# DOCUMENT EXCERPT
Step 8: Test Your Setup
  1. Run a Test Script:
    Verify the setup by retrieving a satellite image and printing its metadata:
     
     
    # Retrieve a sample satellite image image = ee.Image('USGS/SRTMGL1_003') # Print image information print('Image information:', image.getInfo())
  • If the setup is successful, you will see details of the USGS/SRTMGL1_003 image printed in the output. 

 
Troubleshooting Common Issues

1. Permission Denied (403) Error

If you encounter a 403 error, verify the following:

  • Earth Engine API Activation: Ensure the Earth Engine API is enabled in your Google Cloud Project.
  • Service Account Roles: Confirm that your service account has the required roles:
    • Owner
    • Service Account User
    • Earth Engine Resource Viewer
  • Service Account Registration: Check if the service account is registered with Earth Engine.
  • Propagation Time: Allow 5–10 minutes after making changes for them to take effect.

2. Authentication Error

If authentication fails, try these steps:

  • Correct Google Account: Ensure you are signed in with the correct Google account.
  • Approval Confirmation: Verify that you have received the Earth Engine approval email.
  • Service Account Verification: Check if the service account registration process is complete.

3. Project ID Error

If you experience a project ID error, follow these guidelines:

  • Double-Check Project ID: Verify your project ID in the Google Cloud Console. Remember, the project ID is different from the project name.
  • Copy Accuracy: Ensure you are copying the exact project ID.
  • Allow Propagation: Wait a few minutes after creating the project before using it in Earth Engine.

Next Steps

Once your setup is successful, you can:

  1. Start utilizing Earth Engine data for your projects.
  2. Explore datasets in the Earth Engine Data Catalog.

# PROVIDED RECORDS
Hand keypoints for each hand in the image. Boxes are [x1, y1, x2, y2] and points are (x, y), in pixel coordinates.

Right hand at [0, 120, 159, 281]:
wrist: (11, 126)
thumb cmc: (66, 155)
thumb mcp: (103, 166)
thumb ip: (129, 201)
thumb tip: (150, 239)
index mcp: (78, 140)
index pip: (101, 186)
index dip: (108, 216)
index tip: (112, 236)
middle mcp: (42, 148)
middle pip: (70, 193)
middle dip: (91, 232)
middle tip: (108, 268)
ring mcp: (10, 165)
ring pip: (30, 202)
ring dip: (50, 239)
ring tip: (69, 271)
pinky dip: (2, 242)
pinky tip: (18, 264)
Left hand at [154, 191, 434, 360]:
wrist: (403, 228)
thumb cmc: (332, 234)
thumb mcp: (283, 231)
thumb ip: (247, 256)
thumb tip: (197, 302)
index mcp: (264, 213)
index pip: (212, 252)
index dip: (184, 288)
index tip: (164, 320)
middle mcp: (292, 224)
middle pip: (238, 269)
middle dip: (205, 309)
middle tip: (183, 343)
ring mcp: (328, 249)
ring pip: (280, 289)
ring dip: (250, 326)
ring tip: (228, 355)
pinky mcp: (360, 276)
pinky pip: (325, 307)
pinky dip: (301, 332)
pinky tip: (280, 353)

...

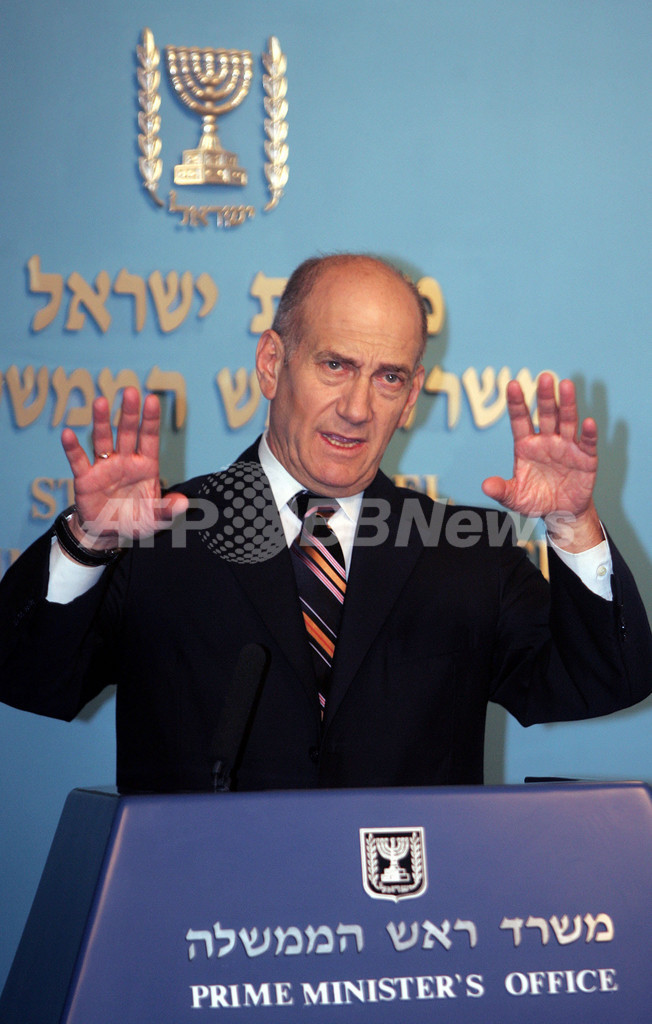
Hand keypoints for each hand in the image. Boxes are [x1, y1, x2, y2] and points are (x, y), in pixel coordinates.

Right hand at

# GOAL OF THE EXERCISE
Reproduce the passage of the Earth Engine setup guide starting at "3. Project ID" and ending at "the project name.".

# YOUR SOLUTION
3. Project ID Error

If you experience a project ID error, follow these guidelines:

  • Double-Check Project ID: Verify your project ID in the Google Cloud Console. Remember, the project ID is different from the project name.